[Assignment] Write out every entry precisely as given, leaving the pictures out.

Data for this task Block Start

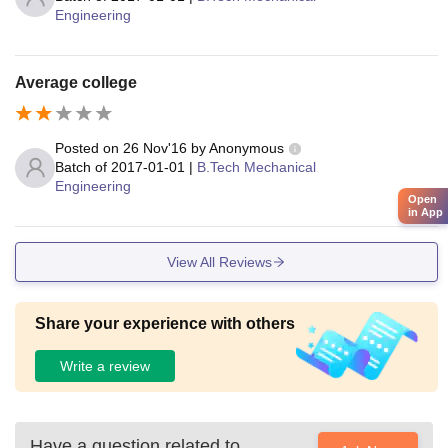
Engineering
Average college
Posted on
26 Nov'16
by
Anonymous
Batch of
2017-01-01
|
B.Tech Mechanical
Engineering
Open
in App
View All Reviews
Share your experience with others
Write a review
Have a question related to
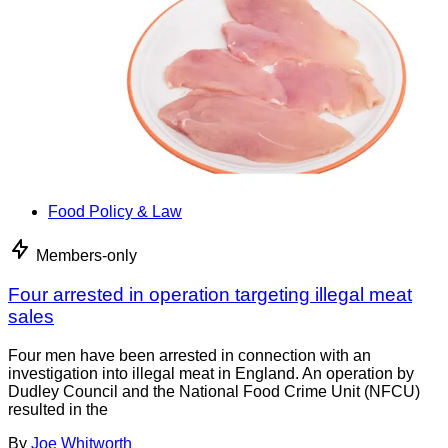
Food Policy & Law
Members-only
Four arrested in operation targeting illegal meat
sales
Four men have been arrested in connection with an
investigation into illegal meat in England. An operation by
Dudley Council and the National Food Crime Unit (NFCU)
resulted in the
By
Joe Whitworth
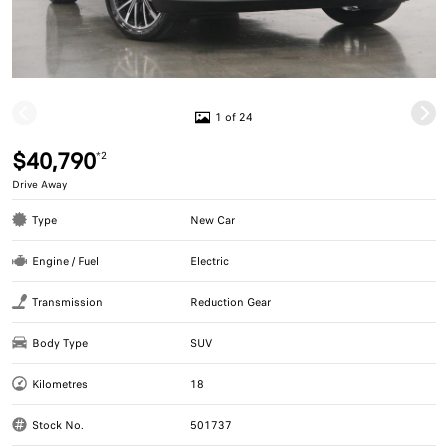
1 of 24
$40,790
*2
Drive Away
Type
New Car
Engine / Fuel
Electric
Transmission
Reduction Gear
Body Type
SUV
Kilometres
18
Stock No.
501737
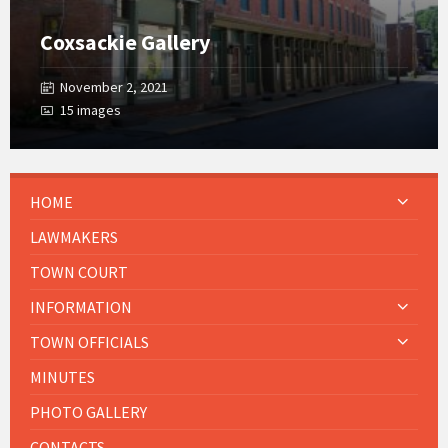
Coxsackie Gallery
November 2, 2021
15 images
HOME
LAWMAKERS
TOWN COURT
INFORMATION
TOWN OFFICIALS
MINUTES
PHOTO GALLERY
CONTACTS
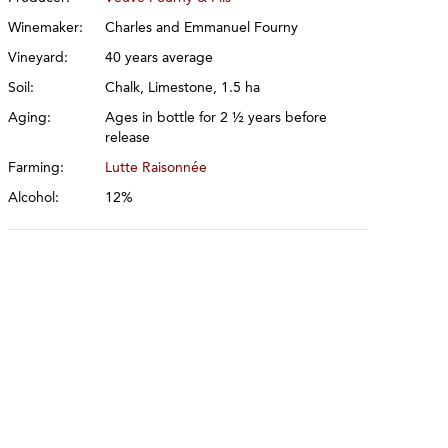
Winemaker:
Charles and Emmanuel Fourny
Vineyard:
40 years average
Soil:
Chalk, Limestone, 1.5 ha
Aging:
Ages in bottle for 2 ½ years before
release
Farming:
Lutte Raisonnée
Alcohol:
12%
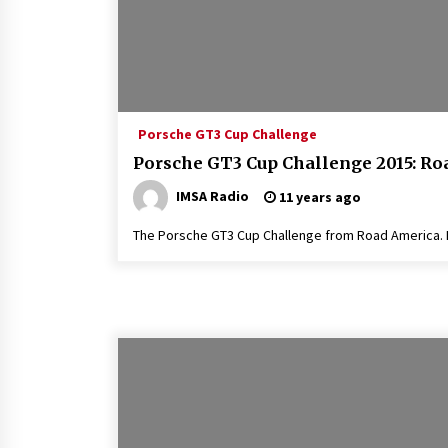
Porsche GT3 Cup Challenge
Porsche GT3 Cup Challenge 2015: R
IMSA Radio
11 years ago
The Porsche GT3 Cup Challenge from Road America. R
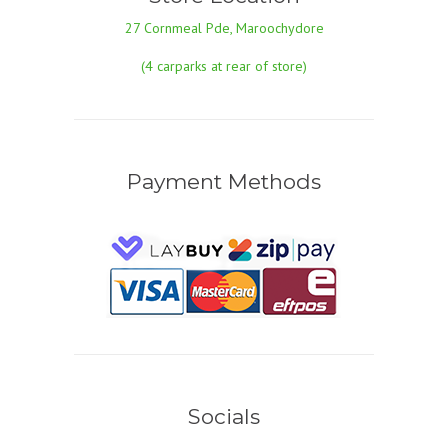
27 Cornmeal Pde, Maroochydore
(4 carparks at rear of store)
Payment Methods
Socials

Data for this task Block End

[Answer space]
Engineering
Average college
Posted on
26 Nov'16
by
Anonymous
Batch of
2017-01-01
|
B.Tech Mechanical
Engineering
Open
in App
View All Reviews
Share your experience with others
Write a review
Have a question related to
Food Policy & Law
Members-only
Four arrested in operation targeting illegal meat
sales
Four men have been arrested in connection with an
investigation into illegal meat in England. An operation by
Dudley Council and the National Food Crime Unit (NFCU)
resulted in the
By
Joe Whitworth
1 of 24
$40,790
*2
Drive Away
Type
New Car
Engine / Fuel
Electric
Transmission
Reduction Gear
Body Type
SUV
Kilometres
18
Stock No.
501737
Coxsackie Gallery
November 2, 2021
15 images
HOME
LAWMAKERS
TOWN COURT
INFORMATION
TOWN OFFICIALS
MINUTES
PHOTO GALLERY
CONTACTS
Winemaker:
Charles and Emmanuel Fourny
Vineyard:
40 years average
Soil:
Chalk, Limestone, 1.5 ha
Aging:
Ages in bottle for 2 ½ years before
release
Farming:
Lutte Raisonnée
Alcohol:
12%
Porsche GT3 Cup Challenge
Porsche GT3 Cup Challenge 2015: R
IMSA Radio
11 years ago
The Porsche GT3 Cup Challenge from Road America. R
27 Cornmeal Pde, Maroochydore
(4 carparks at rear of store)
Payment Methods
Socials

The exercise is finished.